Non-human primates were used as a model of human neonatal hyperbilirubinaemia and its chemotherapeutic suppression. High levels of haem oxygenase activity were detected in the liver and the spleen of neonatal rhesus (Macaca mulatta) and cynomolgus (Macaca irus) monkeys. When 1-day-old neonatal animals were given a single injection of Zn-protoporphyrin (40 mumol/kg, subcutaneously), serum bilirubin levels declined to nearly normal adult levels within 24 h and remained suppressed throughout the postnatal period (12 days). This treatment inhibited the activities of haem oxygenase and biliverdin reductase in the liver and the spleen, without affecting that of the brain. Zn-protoporphyrin treatment did not alter the activity of brain biliverdin reductase or increase brain bilirubin levels. The biological disposition of Zn-protoporphyrin was examined by measuring the biliary and urinary excretion of the metalloporphyrin complex, as well as its uptake and deposition in blood cells and tissues. Biliary excretion of the metalloporphyrin was minimal (0.12% over a 28 h period), and no evidence was detected for the urinary excretion of Zn-protoporphyrin. However, the concentration of metalloporphyrin in erythrocytes increased over the duration of the experiment (11 days) to such an extent that 46% of the administered compound was taken up by the cells.

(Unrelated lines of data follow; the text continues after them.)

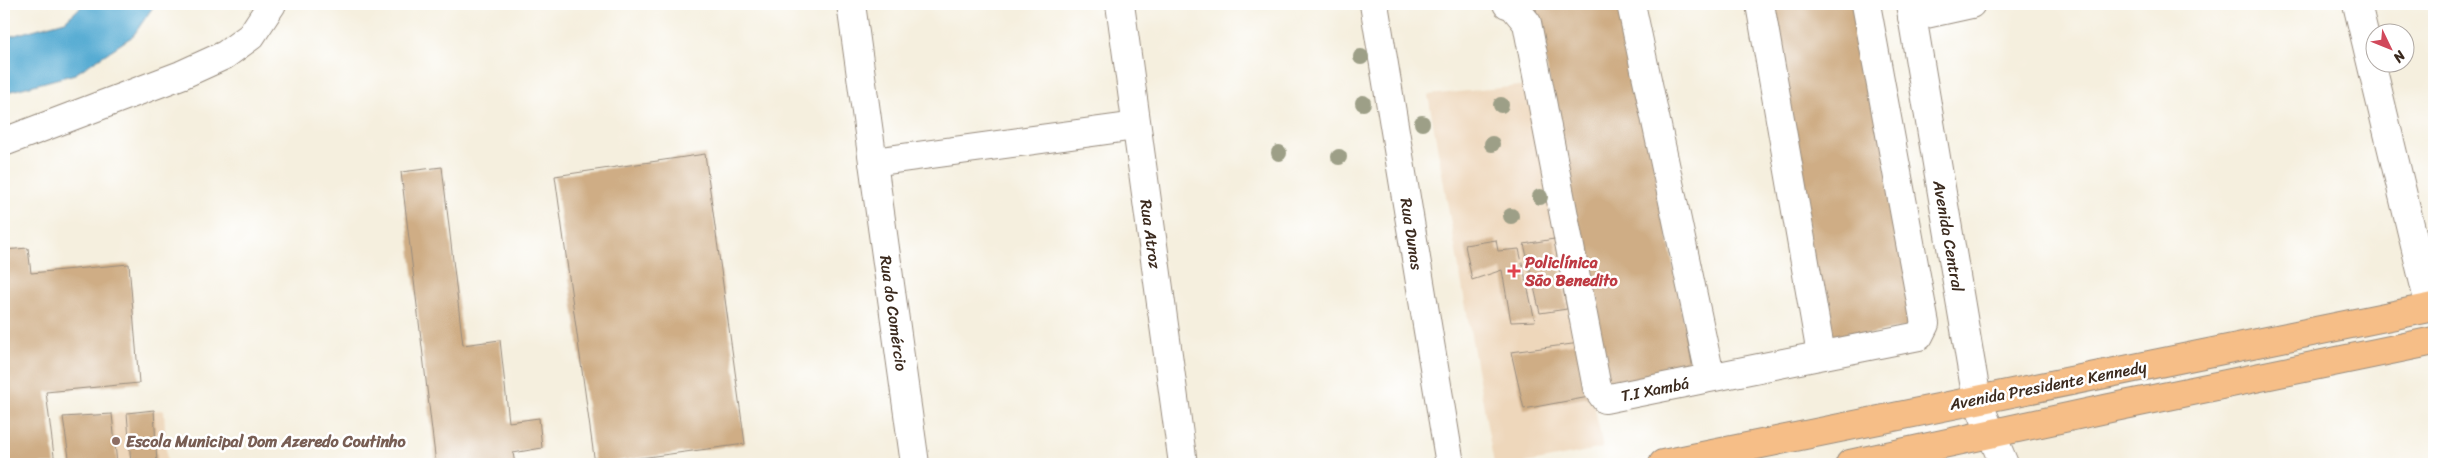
<svg xmlns="http://www.w3.org/2000/svg" width="2438" height="468" viewBox="0 0 2438 468" font-family="Sriracha,sans-serif">
<style>
.built{fill:#eed7bb}
.water{fill:#57acd3;stroke:#496b78}
.building{fill:#cfad85}
.lines{fill:none;stroke-linecap:round;stroke-linejoin:round}
.minor-casing{stroke:#988c7e;stroke-width:30}
.major-casing{stroke:#988c7e;stroke-width:30}
.minor{stroke:#fff;stroke-width:28}
.major{stroke:#f6be87;stroke-width:28}
.tree{fill:#9d9f87}
.health-dot{fill:#e0444e;stroke:#fff;stroke-width:2}
.education-dot{fill:#8d6e63;stroke:#fff;stroke-width:2}
.labels{text-anchor:middle;stroke-width:5;stroke-linejoin:round;paint-order:stroke}
.street-label{font-size:16px;fill:#3b2a1e;stroke:#fff}
.health-label{font-size:16px;font-weight:bold;fill:#be3a42;stroke:#fff;text-anchor:start}
.education-label{font-size:16px;font-weight:bold;fill:#785e54;stroke:#fff;text-anchor:start}
</style>
<rect width="100%" height="100%" fill="#fff"/>
<filter id="ink" filterUnits="userSpaceOnUse"><feTurbulence type="fractalNoise" baseFrequency=".02" numOctaves="2"/><feDisplacementMap in="SourceGraphic" scale="10" xChannelSelector="R" yChannelSelector="G"/><feConvolveMatrix kernelMatrix="1 2 1 2 8 2 1 2 1" color-interpolation-filters="sRGB"/></filter>
<filter id="wash" filterUnits="userSpaceOnUse"><feTurbulence type="fractalNoise" baseFrequency=".0096" numOctaves="4" result="noise"/><feDisplacementMap in="SourceGraphic" scale="20" xChannelSelector="R" yChannelSelector="G"/><feGaussianBlur stdDeviation="1.12" result="paint"/><feColorMatrix in="noise" values="0 0 0 0 0 0 0 0 0 0 0 0 0 0 0 0 0 1.4 0 .05"/><feComposite in="paint" operator="in"/></filter>
<g filter="url(#wash)">
<rect width="100%" height="100%" fill="#f5efde"/>
<g class="built">
<path d="M1531,85L1603,448L1521,464H1494L1428,95Z"/>
<path d="M164,410L167,464H70L63,417Z"/>
</g>
<path class="water" d="M84,4H155L133,36L75,74L4,93V38L65,21Z"/>
<g id="blocks">
<g class="building">
<path d="M1535,4H1624L1693,369L1606,385Z"/>
<path d="M1765,4H1858L1919,325L1828,342Z"/>
<path d="M705,154L745,444L595,464L555,176Z"/>
<path d="M442,167L463,345L500,340L509,422L539,418L542,448L513,453L515,464H436L401,172Z"/>
<path d="M1554,239L1567,309L1540,313L1524,244Z"/>
<path d="M1496,240L1498,251L1519,249L1535,321L1511,322L1502,270L1472,280L1465,245Z"/>
<path d="M28,248L31,273L129,264L139,383L46,392L55,464H4V250Z"/>
<path d="M1580,343L1589,397L1524,409L1511,352Z"/>
<path d="M154,410L157,464H131L127,413Z"/>
<path d="M112,414L117,464H70L63,417Z"/>
</g>
</g>
</g>
<g filter="url(#ink)">
<use href="#blocks" fill-opacity="0" stroke="#988c7e" stroke-width="1"/>
<g class="lines">
<g class="minor-casing">
<g id="minor">
<path d="M851,4L915,464"/>
<path d="M1120,4L1183,464"/>
<path d="M1374,4L1450,464"/>
<path d="M1507,4L1513,6L1527,23L1597,388L1605,399L1704,379L1708,366L1631,4"/>
<path d="M1760,4L1819,343L1824,355L1919,336L1925,324L1866,4"/>
<path d="M1910,4L1977,400L2004,464"/>
<path d="M2357,4L2430,308"/>
<path d="M1912,17L1971,4"/>
<path d="M4,142L181,75L225,55L251,36L272,4"/>
<path d="M873,162L1136,126"/>
<path d="M1704,379L1824,355"/>
</g>
</g>
<g class="major-casing">
<g id="major">
<path d="M1663,464L2434,307"/>
<path d="M1850,464L2110,408L2434,341"/>
</g>
</g>
<use href="#minor" class="minor"/>
<use href="#major" class="major"/>
</g>
<g class="tree">
<circle cx="1361" cy="57" r="8"/>
<circle cx="1363" cy="103" r="8"/>
<circle cx="1501" cy="105" r="8"/>
<circle cx="1422" cy="123" r="8"/>
<circle cx="1492" cy="144" r="8"/>
<circle cx="1279" cy="153" r="8"/>
<circle cx="1339" cy="157" r="8"/>
<circle cx="1540" cy="197" r="8"/>
<circle cx="1511" cy="216" r="8"/>
</g>
</g>
<path class="health-dot" d="M1511.5 263.5h5v5h5v5h-5v5h-5v-5h-5v-5h5z"/>
<circle class="education-dot" cx="116" cy="441" r="5"/>
<g class="labels">
<g class="street-label">
<text transform="translate(1151 234) rotate(82)" y="6">Rua Atroz</text>
<text transform="translate(1412 234) rotate(81)" y="6">Rua Dunas</text>
<text transform="translate(1949 236) rotate(80)" y="6">Avenida Central</text>
<text transform="translate(894 313) rotate(82)" y="6">Rua do Comércio</text>
<text transform="translate(2048 385) rotate(-11)" y="6">Avenida Presidente Kennedy</text>
<text transform="translate(1655 389) rotate(-11)" y="6">T.I Xambá</text>
</g>
<g class="health-label">
<text x="1525" y="268">Policlínica<tspan x="1525" dy="18">São Benedito</tspan></text>
</g>
<g class="education-label">
<text x="126" y="447">Escola Municipal Dom Azeredo Coutinho</text>
</g>
</g>
<rect width="2438" height="468" fill="none" stroke="#fff" stroke-width="20"/>
<g transform="translate(2390 48) rotate(133)"><circle r="24" fill="#ffffff" stroke="#b1aaa5"/>
<path d="M0-4L9 19L0 12L-9 19Z" fill="#d1495b"/>
<text y="-8" font-size="14" font-weight="bold" text-anchor="middle" fill="#3b2a1e">N</text>
</g>
</svg>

It appeared that the molecular basis for the sustained suppression of haem oxygenase activity and bilirubin production by Zn-protoporphyrin involved the release of the metalloporphyrin in the normal process of the degradation of fetal erythrocytes. The scope of the biological activity of Zn-protoporphyrin to alter haem-dependent processes appeared limited in nature, insofar as the microsomal contents of cytochrome P-450 and b5, as well as the aniline hydroxylase, were similar to those of the control animals. Also, the concentration of glutathione in the liver was unchanged. These findings suggest the potential usefulness of Zn-protoporphyrin in experimental and perhaps clinical conditions in which hyperbilirubinaemia occurs.